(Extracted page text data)
:::::

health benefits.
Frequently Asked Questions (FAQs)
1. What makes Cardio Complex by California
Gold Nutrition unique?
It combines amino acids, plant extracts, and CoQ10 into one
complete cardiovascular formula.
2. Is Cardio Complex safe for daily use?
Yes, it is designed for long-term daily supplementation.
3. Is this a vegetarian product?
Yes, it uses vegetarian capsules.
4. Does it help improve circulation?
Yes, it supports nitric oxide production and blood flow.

:::::

Your assignment:
From the data above, output every line exactly.

Result for this exercise:
health benefits.
Frequently Asked Questions (FAQs)
1. What makes Cardio Complex by California
Gold Nutrition unique?
It combines amino acids, plant extracts, and CoQ10 into one
complete cardiovascular formula.
2. Is Cardio Complex safe for daily use?
Yes, it is designed for long-term daily supplementation.
3. Is this a vegetarian product?
Yes, it uses vegetarian capsules.
4. Does it help improve circulation?
Yes, it supports nitric oxide production and blood flow.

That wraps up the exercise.